The H3 system is used not just for finding nearby drivers but also for dynamic pricing zone setup, ETA prediction, demand forecasting, and other critical Uber functions, optimizing server load and providing faster client responses.


4. Optimization for Poor Network Conditions

Due to the nature of mobile apps, internet connections are never consistently stable. Ride-sharing app users are primarily outside using mobile data, likely on cellular networks rather than stable Wi-Fi. How did Uber engineers optimize the app to work smoothly even in poor network conditions?

4.1. Minimizing Network Latency: Edge Servers

To keep network traffic fast, Uber adopted edge servers.

  • Globally distributed servers: Hundreds to thousands of edge servers are distributed worldwide, each serving nearby users.
  • Geographic proximity: For example, a Berlin user communicates with a geographically close server like Frankfurt instead of one in California.
  • Data caching: These edge servers serve as first entry points for nearby drivers and user requests, and cache relevant data for even faster data access.

In typical 4G conditions, this change alone can speed up request processing by about 100 milliseconds — an enormous difference compared to communicating with a server 10,000km away!

4.2. Smooth Map Movement: Dead Reckoning & Kalman Filters

No matter how close the server is, mobile apps must always prepare for connection drops. There's no guarantee that new location data arrives reliably at consistent intervals. If driver location updates come only three times in 20 seconds, we need to prevent the driver icon from jumping between coordinates on the map.

For this, Uber uses dead reckoning technology.

  • Position prediction: Dead reckoning predicts where a driver should be based on last known speed and direction. It estimates the vehicle's current position even without new location information.
  • Combined with Kalman Filters: These predicted coordinates are combined with Kalman Filters.
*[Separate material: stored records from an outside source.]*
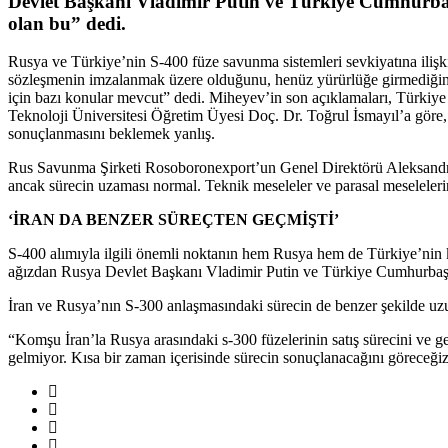
Devlet Başkanı Vladimir Putin ve Türkiye Cumhurbaşka
olan bu” dedi.
Rusya ve Türkiye’nin S-400 füze savunma sistemleri sevkiyatına iliş
sözleşmenin imzalanmak üzere olduğunu, henüz yürürlüğe girmediğini 
için bazı konular mevcut” dedi. Miheyev’in son açıklamaları, Türki
Teknoloji Üniversitesi Öğretim Üyesi Doç. Dr. Toğrul İsmayıl’a göre, a
sonuçlanmasını beklemek yanlış.
Rus Savunma Şirketi Rosoboronexport’un Genel Direktörü Aleksandr Mih
ancak sürecin uzaması normal. Teknik meseleler ve parasal meseleleri
‘İRAN DA BENZER SÜREÇTEN GEÇMİŞTİ’
S-400 alımıyla ilgili önemli noktanın hem Rusya hem de Türkiye’nin k
ağızdan Rusya Devlet Başkanı Vladimir Putin ve Türkiye Cumhurbaşkan
İran ve Rusya’nın S-300 anlaşmasındaki sürecin de benzer şekilde uzu
“Komşu İran’la Rusya arasındaki s-300 füzelerinin satış sürecini ve
gelmiyor. Kısa bir zaman içerisinde sürecin sonuçlanacağını göreceği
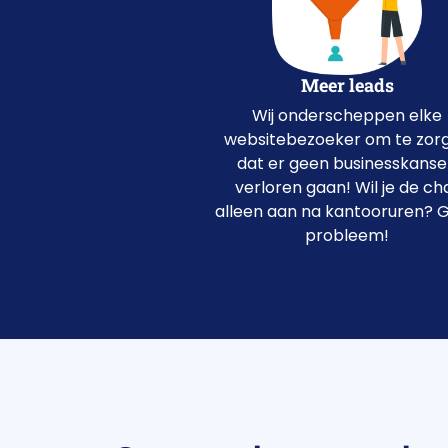
Meer leads
Wij onderscheppen elke
websitebezoeker om te zor
dat er geen businesskans
verloren gaan! Wil je de ch
alleen aan na kantooruren? 
probleem!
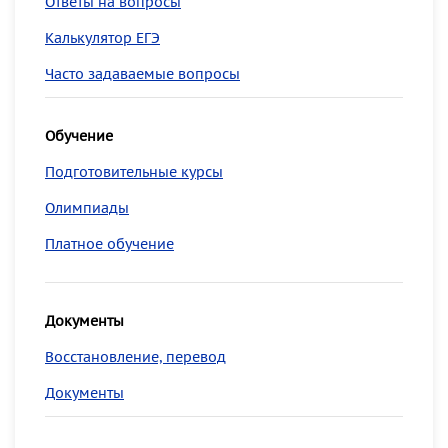
Ответы на вопросы
Калькулятор ЕГЭ
Часто задаваемые вопросы
Обучение
Подготовительные курсы
Олимпиады
Платное обучение
Документы
Восстановление, перевод
Документы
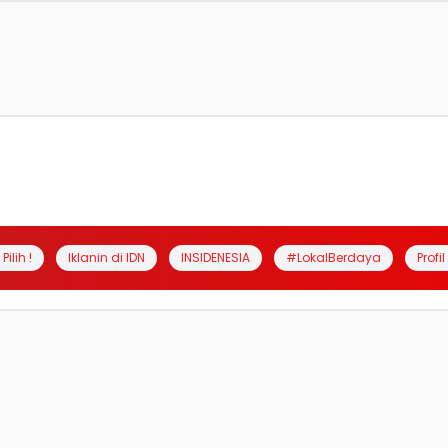
Pilih !
Iklanin di IDN
INSIDENESIA
#LokalBerdaya
Profi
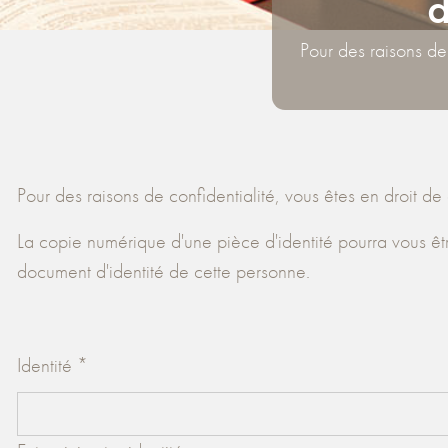
d
Pour des raisons de
Pour des raisons de confidentialité, vous êtes en droit 
La copie numérique d'une pièce d'identité pourra vous ê
document d'identité de cette personne.
Identité
*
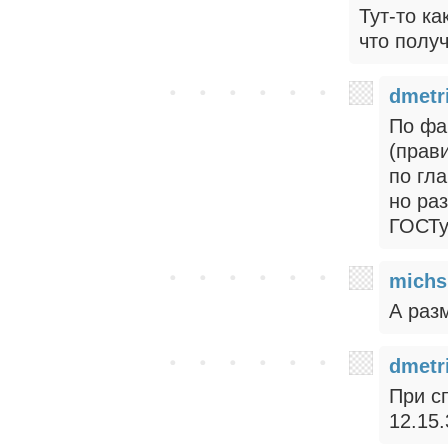
Тут-то ка
что полу
dmetr
По фа
(прав
по гл
но ра
ГОСТу
michs
А раз
dmetr
При с
12.15.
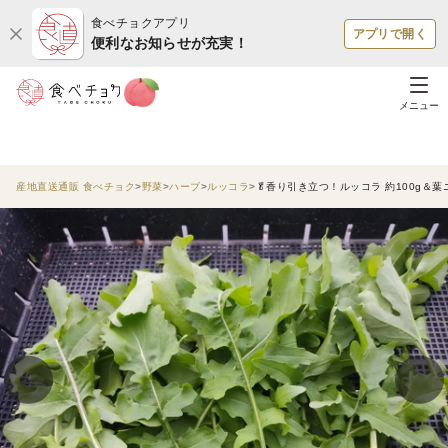
食べチョクアプリ
アプリで開く
便利なお知らせが充実！
メニュー
産地直送通販 食べチョク
野菜
ハーブ
ルッコラ
🥬香り引き立つ！ルッコラ 約100g＆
The Kalman Filter uses both predicted and actual measured coordinates so that even when new measurements differ significantly from predictions, the vehicle marker moves smoothly on screen.

5. An Interesting Controversy: Phantom Cars

Here's an interesting side note. There have been real claims and discussions that nonexistent fake vehicles may appear on the Uber app. If a vehicle doesn't exist, it wouldn't need location updates from the server, and it could prevent an area from looking like it has 'no cars available,' keeping riders from switching to competitor apps by making it appear there are more drivers than there actually are.

Uber has denied the phantom cars phenomenon, but this story demonstrates how incredibly complex the backend systems behind even the simplest-looking interfaces are, especially when massive scaling is required.


Closing

Uber's real-time map system goes far beyond simple map display. It's the product of countless advanced technologies and careful engineering: overcoming polling limitations, push-based communication via Ramen, efficient spatial indexing via H3, and mobile environment optimization through edge servers and dead reckoning. Thanks to this complex and sophisticated system, we can quickly and smoothly use vehicle services through the Uber app.